Exercise brief: Transcribe, word for word and without additions, each line below from the one containing "Their analysis found" through the one containing "problems in the back of the head where", both ends included.

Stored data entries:
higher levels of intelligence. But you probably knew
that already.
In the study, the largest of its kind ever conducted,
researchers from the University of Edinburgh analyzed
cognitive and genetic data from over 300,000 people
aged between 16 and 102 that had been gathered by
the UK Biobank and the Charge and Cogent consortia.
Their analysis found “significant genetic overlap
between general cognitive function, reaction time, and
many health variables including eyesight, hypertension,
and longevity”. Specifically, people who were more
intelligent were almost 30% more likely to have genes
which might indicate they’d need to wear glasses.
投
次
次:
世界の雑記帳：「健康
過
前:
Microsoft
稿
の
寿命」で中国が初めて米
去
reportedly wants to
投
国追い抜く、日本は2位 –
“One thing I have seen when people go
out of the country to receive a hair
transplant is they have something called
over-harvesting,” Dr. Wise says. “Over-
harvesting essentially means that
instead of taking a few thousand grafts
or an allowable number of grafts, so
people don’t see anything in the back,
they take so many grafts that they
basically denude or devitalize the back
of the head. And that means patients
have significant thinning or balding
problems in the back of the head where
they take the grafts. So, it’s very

...

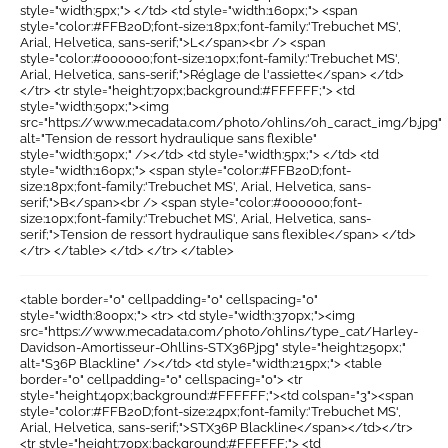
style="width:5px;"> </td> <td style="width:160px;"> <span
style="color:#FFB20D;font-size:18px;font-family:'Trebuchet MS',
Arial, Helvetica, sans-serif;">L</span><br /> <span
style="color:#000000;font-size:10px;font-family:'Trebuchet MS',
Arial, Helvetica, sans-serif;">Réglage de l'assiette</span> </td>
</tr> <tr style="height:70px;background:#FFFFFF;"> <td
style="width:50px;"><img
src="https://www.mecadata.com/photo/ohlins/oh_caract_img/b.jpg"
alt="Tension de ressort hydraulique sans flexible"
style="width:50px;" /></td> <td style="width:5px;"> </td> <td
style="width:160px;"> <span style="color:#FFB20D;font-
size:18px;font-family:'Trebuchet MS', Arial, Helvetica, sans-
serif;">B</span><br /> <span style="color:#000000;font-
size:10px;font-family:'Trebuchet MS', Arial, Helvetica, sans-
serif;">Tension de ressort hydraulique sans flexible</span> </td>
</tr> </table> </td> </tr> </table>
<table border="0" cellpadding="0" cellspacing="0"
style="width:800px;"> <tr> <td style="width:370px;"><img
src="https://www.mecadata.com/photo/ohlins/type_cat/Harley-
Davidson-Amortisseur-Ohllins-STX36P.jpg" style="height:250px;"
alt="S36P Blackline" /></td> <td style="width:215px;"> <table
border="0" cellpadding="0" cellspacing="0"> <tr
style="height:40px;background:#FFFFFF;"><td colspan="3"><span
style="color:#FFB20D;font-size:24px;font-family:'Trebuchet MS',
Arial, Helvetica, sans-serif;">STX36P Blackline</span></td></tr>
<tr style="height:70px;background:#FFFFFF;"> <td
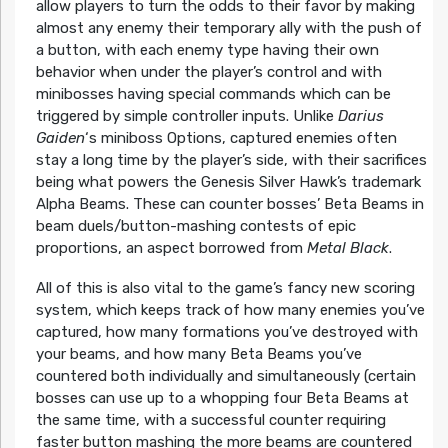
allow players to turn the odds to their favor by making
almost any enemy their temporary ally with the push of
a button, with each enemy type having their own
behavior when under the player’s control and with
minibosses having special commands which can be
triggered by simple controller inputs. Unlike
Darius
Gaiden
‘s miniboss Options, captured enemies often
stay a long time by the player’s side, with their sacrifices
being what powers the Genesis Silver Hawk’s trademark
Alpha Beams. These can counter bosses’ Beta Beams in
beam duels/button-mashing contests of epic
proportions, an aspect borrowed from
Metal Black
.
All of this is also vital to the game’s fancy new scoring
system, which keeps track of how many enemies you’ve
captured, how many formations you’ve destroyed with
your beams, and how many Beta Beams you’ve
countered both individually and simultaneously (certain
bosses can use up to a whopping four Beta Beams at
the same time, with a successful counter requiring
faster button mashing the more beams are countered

Solved exercise:
Their analysis found “significant genetic overlap
between general cognitive function, reaction time, and
many health variables including eyesight, hypertension,
and longevity”. Specifically, people who were more
intelligent were almost 30% more likely to have genes
which might indicate they’d need to wear glasses.
投
次
次:
世界の雑記帳：「健康
過
前:
Microsoft
稿
の
寿命」で中国が初めて米
去
reportedly wants to
投
国追い抜く、日本は2位 –
“One thing I have seen when people go
out of the country to receive a hair
transplant is they have something called
over-harvesting,” Dr. Wise says. “Over-
harvesting essentially means that
instead of taking a few thousand grafts
or an allowable number of grafts, so
people don’t see anything in the back,
they take so many grafts that they
basically denude or devitalize the back
of the head. And that means patients
have significant thinning or balding
problems in the back of the head where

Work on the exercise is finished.